TEXTE
#####
Ce choix, même s’il n’est pas irréversible, est impliquant, autant sur la responsabilité engagée que pour les développements futurs, ou les principes d’administration.
La société commerciale est la forme juridique qui permet de facturer. Il existe plusieurs types de sociétés, et il est donc nécessaire de choisir entre : entreprise individuelle, SARL, SA, SAS. Cette décision, pour éviter de se transformer en casse-tête juridique, doit reposer sur des critères objectifs de taille, de capitaux et d’objectifs de développement ainsi que de coût et de flexibilité des structures juridiques
D'autant que les conséquences pour l'entrepreneur en cas de difficultés ne sont pas les mêmes selon le statut adopté.
L'entreprise individuelle
Elle doit être réservée aux métiers «sans risques» : artisans notamment. En effet, dans ce cas, la responsabilité du fondateur peut être engagée de façon solidaire et illimitée, sur la totalité de son patrimoine, car aucune différence n'est faite entre patrimoines privé et professionnel.
#####
Entrées de données enregistrées:
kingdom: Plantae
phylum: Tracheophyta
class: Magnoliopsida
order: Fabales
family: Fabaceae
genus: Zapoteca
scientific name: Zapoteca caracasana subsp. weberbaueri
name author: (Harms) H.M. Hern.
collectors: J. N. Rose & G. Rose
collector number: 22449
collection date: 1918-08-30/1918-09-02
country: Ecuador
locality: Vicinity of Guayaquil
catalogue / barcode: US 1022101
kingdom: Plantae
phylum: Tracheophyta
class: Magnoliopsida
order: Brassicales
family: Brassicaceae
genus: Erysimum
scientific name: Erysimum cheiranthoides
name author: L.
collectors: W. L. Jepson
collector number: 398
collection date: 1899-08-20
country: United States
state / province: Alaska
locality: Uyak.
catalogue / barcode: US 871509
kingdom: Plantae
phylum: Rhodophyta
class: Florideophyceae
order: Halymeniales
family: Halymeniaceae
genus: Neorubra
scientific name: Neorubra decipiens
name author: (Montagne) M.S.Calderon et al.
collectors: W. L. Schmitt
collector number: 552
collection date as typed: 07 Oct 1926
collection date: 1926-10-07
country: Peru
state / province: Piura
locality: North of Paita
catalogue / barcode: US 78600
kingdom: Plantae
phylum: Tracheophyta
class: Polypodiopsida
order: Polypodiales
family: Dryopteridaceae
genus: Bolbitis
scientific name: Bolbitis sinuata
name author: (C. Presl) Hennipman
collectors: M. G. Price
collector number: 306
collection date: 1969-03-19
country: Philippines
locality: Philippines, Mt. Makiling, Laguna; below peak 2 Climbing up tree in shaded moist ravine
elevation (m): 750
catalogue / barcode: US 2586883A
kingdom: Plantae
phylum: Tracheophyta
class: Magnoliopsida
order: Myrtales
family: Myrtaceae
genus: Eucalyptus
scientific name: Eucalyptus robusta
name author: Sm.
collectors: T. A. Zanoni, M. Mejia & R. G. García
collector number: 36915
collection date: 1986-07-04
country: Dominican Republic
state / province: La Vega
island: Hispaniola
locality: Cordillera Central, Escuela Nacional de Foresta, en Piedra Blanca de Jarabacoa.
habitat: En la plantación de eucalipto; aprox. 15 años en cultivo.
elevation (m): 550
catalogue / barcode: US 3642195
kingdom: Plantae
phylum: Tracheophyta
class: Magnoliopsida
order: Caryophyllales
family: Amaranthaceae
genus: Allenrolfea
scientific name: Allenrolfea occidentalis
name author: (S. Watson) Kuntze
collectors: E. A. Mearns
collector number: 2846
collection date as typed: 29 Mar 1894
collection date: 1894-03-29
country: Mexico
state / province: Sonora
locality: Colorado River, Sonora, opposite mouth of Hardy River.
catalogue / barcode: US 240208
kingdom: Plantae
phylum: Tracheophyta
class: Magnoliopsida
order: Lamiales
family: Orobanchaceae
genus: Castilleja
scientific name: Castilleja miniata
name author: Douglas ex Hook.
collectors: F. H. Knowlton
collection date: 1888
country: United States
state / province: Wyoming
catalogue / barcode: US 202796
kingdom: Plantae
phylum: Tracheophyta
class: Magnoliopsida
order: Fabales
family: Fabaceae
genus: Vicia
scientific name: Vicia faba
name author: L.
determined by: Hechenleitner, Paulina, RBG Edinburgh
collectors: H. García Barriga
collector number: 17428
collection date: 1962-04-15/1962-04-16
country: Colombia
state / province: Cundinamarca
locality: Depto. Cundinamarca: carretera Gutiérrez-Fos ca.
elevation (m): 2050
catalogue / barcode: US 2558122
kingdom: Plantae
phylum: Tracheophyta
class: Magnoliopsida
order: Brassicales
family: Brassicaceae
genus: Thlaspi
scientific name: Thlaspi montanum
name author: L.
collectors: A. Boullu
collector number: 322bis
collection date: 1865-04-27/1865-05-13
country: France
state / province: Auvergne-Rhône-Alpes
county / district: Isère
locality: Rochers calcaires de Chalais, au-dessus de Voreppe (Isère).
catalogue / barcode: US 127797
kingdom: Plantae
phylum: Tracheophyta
#####
CONSIGNES
1. D'après le texte sur le choix de la forme juridique d'une entreprise, quelle forme juridique permet de facturer ?
2. Rédigez, s'il vous plaît, la suite du texte sur le choix de la forme juridique d'une entreprise, à partir de sa dernière phrase.

RÉPONSES
1. La société commerciale.

2.
La société anonyme à responsabilité limitée (SARL) La responsabilité des associés est limitée aux apports. Le capital minimum est de 1 euro et il est possible de créer une SARL seul (on parle dans ce cas d'EURL) ou à plusieurs. Toutefois, la SARL est peu souple dans le temps : impossibilité d'une introduction en bourse, d'émettre des stocks options, etc...
La société anonyme (SA)
Requiert quant à elle un capital de départ de 37 000 euros, la présence de 7 associés et une organisation comprenant soit un conseil d'administration soit conseil de surveillance/assemblée générale. La responsabilité est limitée aux apports, l'entreprise peut faire appel public à l'épargne. Cette formule est la plus lourde pour un créateur d'entreprise.
La société par actions simplifiée (SAS)
Elle est à mi-chemin entre SARL et SA. Elle présente une grande souplesse de fonctionnement mais présente le défaut de ne pouvoir faire appel public à l'épargne. Un seul actionnaire suffit pour la créer, le capital de départ doit être de 37 000 euros et les statuts permettent de prévoir beaucoup de choses : conditions de cession de titres, cas d'exclusion d'un associé, conditions de nomination et de révocation du dirigeant, limitation de pouvoir applicable au dirigeant, répartition des actions (simple, à double droit de vote, etc.). Les statuts doivent donc être rédigés avec la plus grande attention.